** Source data **
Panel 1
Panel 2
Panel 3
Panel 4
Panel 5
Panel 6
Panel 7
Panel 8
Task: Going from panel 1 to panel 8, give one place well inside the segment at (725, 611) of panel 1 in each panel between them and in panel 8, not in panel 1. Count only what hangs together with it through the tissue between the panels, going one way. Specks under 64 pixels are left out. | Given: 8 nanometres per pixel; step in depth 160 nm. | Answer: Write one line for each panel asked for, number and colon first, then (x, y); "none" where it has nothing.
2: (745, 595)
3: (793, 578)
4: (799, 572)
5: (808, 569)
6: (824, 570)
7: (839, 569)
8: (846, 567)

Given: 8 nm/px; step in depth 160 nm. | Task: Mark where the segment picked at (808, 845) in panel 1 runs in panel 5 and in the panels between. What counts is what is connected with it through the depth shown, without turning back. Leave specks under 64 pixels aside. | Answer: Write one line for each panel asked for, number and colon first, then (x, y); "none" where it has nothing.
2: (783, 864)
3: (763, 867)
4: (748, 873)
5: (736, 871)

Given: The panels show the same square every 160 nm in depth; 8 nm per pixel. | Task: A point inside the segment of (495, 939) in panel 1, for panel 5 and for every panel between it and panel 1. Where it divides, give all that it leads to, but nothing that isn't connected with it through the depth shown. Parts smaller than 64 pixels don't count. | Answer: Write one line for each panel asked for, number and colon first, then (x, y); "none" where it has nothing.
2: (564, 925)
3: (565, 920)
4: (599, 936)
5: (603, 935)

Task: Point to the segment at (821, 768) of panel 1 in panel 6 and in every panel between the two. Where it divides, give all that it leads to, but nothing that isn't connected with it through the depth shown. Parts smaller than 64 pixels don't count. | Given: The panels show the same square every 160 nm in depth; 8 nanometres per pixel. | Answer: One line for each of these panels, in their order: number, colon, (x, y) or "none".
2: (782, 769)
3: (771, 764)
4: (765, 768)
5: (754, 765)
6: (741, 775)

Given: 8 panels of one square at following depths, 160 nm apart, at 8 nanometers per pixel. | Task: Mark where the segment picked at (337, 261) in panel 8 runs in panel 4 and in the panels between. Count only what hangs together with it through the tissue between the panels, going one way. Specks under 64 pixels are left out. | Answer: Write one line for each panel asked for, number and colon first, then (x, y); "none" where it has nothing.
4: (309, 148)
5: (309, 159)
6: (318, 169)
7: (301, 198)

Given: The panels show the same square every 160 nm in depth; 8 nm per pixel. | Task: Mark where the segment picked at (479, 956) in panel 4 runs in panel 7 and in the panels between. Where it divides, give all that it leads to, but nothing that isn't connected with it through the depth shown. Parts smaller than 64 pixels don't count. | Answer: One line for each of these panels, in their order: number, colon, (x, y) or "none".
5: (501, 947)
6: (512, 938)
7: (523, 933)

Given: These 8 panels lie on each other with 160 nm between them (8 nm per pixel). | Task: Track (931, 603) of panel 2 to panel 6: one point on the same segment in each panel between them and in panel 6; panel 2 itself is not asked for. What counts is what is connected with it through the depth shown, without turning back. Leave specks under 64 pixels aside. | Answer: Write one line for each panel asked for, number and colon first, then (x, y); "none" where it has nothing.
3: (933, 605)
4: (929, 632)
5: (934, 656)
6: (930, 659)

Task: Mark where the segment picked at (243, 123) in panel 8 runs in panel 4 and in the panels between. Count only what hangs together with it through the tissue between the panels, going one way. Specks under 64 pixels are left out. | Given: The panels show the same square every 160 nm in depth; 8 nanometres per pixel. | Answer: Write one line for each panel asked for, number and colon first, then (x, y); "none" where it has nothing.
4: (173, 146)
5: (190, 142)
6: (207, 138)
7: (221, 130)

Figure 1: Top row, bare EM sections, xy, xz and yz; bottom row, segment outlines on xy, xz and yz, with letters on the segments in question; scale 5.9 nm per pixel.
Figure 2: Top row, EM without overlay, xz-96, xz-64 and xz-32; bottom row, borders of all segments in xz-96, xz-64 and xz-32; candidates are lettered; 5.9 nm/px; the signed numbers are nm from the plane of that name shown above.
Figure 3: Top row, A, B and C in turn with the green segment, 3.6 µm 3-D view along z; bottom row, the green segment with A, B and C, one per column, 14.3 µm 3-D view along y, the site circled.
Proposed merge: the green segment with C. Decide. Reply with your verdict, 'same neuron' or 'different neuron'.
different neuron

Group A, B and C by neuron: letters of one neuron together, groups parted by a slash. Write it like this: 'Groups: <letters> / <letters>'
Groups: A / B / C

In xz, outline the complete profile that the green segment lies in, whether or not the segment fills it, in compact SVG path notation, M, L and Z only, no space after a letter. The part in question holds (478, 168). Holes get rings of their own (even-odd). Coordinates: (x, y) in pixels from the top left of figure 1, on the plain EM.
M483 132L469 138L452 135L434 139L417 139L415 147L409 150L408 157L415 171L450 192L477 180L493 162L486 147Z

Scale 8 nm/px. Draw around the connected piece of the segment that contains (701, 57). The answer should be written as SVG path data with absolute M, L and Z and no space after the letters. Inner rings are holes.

** Prompt **
Output the material above, all of it, exactly.

** Answer to the problem **
Panel 1
Panel 2
Panel 3
Panel 4
Panel 5
Panel 6
Panel 7
Panel 8
Task: Going from panel 1 to panel 8, give one place well inside the segment at (725, 611) of panel 1 in each panel between them and in panel 8, not in panel 1. Count only what hangs together with it through the tissue between the panels, going one way. Specks under 64 pixels are left out. | Given: 8 nanometres per pixel; step in depth 160 nm. | Answer: Write one line for each panel asked for, number and colon first, then (x, y); "none" where it has nothing.
2: (745, 595)
3: (793, 578)
4: (799, 572)
5: (808, 569)
6: (824, 570)
7: (839, 569)
8: (846, 567)

Given: 8 nm/px; step in depth 160 nm. | Task: Mark where the segment picked at (808, 845) in panel 1 runs in panel 5 and in the panels between. What counts is what is connected with it through the depth shown, without turning back. Leave specks under 64 pixels aside. | Answer: Write one line for each panel asked for, number and colon first, then (x, y); "none" where it has nothing.
2: (783, 864)
3: (763, 867)
4: (748, 873)
5: (736, 871)

Given: The panels show the same square every 160 nm in depth; 8 nm per pixel. | Task: A point inside the segment of (495, 939) in panel 1, for panel 5 and for every panel between it and panel 1. Where it divides, give all that it leads to, but nothing that isn't connected with it through the depth shown. Parts smaller than 64 pixels don't count. | Answer: Write one line for each panel asked for, number and colon first, then (x, y); "none" where it has nothing.
2: (564, 925)
3: (565, 920)
4: (599, 936)
5: (603, 935)

Task: Point to the segment at (821, 768) of panel 1 in panel 6 and in every panel between the two. Where it divides, give all that it leads to, but nothing that isn't connected with it through the depth shown. Parts smaller than 64 pixels don't count. | Given: The panels show the same square every 160 nm in depth; 8 nanometres per pixel. | Answer: One line for each of these panels, in their order: number, colon, (x, y) or "none".
2: (782, 769)
3: (771, 764)
4: (765, 768)
5: (754, 765)
6: (741, 775)

Given: 8 panels of one square at following depths, 160 nm apart, at 8 nanometers per pixel. | Task: Mark where the segment picked at (337, 261) in panel 8 runs in panel 4 and in the panels between. Count only what hangs together with it through the tissue between the panels, going one way. Specks under 64 pixels are left out. | Answer: Write one line for each panel asked for, number and colon first, then (x, y); "none" where it has nothing.
4: (309, 148)
5: (309, 159)
6: (318, 169)
7: (301, 198)

Given: The panels show the same square every 160 nm in depth; 8 nm per pixel. | Task: Mark where the segment picked at (479, 956) in panel 4 runs in panel 7 and in the panels between. Where it divides, give all that it leads to, but nothing that isn't connected with it through the depth shown. Parts smaller than 64 pixels don't count. | Answer: One line for each of these panels, in their order: number, colon, (x, y) or "none".
5: (501, 947)
6: (512, 938)
7: (523, 933)

Given: These 8 panels lie on each other with 160 nm between them (8 nm per pixel). | Task: Track (931, 603) of panel 2 to panel 6: one point on the same segment in each panel between them and in panel 6; panel 2 itself is not asked for. What counts is what is connected with it through the depth shown, without turning back. Leave specks under 64 pixels aside. | Answer: Write one line for each panel asked for, number and colon first, then (x, y); "none" where it has nothing.
3: (933, 605)
4: (929, 632)
5: (934, 656)
6: (930, 659)

Task: Mark where the segment picked at (243, 123) in panel 8 runs in panel 4 and in the panels between. Count only what hangs together with it through the tissue between the panels, going one way. Specks under 64 pixels are left out. | Given: The panels show the same square every 160 nm in depth; 8 nanometres per pixel. | Answer: Write one line for each panel asked for, number and colon first, then (x, y); "none" where it has nothing.
4: (173, 146)
5: (190, 142)
6: (207, 138)
7: (221, 130)

Figure 1: Top row, bare EM sections, xy, xz and yz; bottom row, segment outlines on xy, xz and yz, with letters on the segments in question; scale 5.9 nm per pixel.
Figure 2: Top row, EM without overlay, xz-96, xz-64 and xz-32; bottom row, borders of all segments in xz-96, xz-64 and xz-32; candidates are lettered; 5.9 nm/px; the signed numbers are nm from the plane of that name shown above.
Figure 3: Top row, A, B and C in turn with the green segment, 3.6 µm 3-D view along z; bottom row, the green segment with A, B and C, one per column, 14.3 µm 3-D view along y, the site circled.
Proposed merge: the green segment with C. Decide. Reply with your verdict, 'same neuron' or 'different neuron'.
different neuron

Group A, B and C by neuron: letters of one neuron together, groups parted by a slash. Write it like this: 'Groups: <letters> / <letters>'
Groups: A / B / C

In xz, outline the complete profile that the green segment lies in, whether or not the segment fills it, in compact SVG path notation, M, L and Z only, no space after a letter. The part in question holds (478, 168). Holes get rings of their own (even-odd). Coordinates: (x, y) in pixels from the top left of figure 1, on the plain EM.
M483 132L469 138L452 135L434 139L417 139L415 147L409 150L408 157L415 171L450 192L477 180L493 162L486 147Z

Scale 8 nm/px. Draw around the connected piece of the segment that contains (701, 57). The answer should be written as SVG path data with absolute M, L and Z and no space after the letters. Inner rings are holes.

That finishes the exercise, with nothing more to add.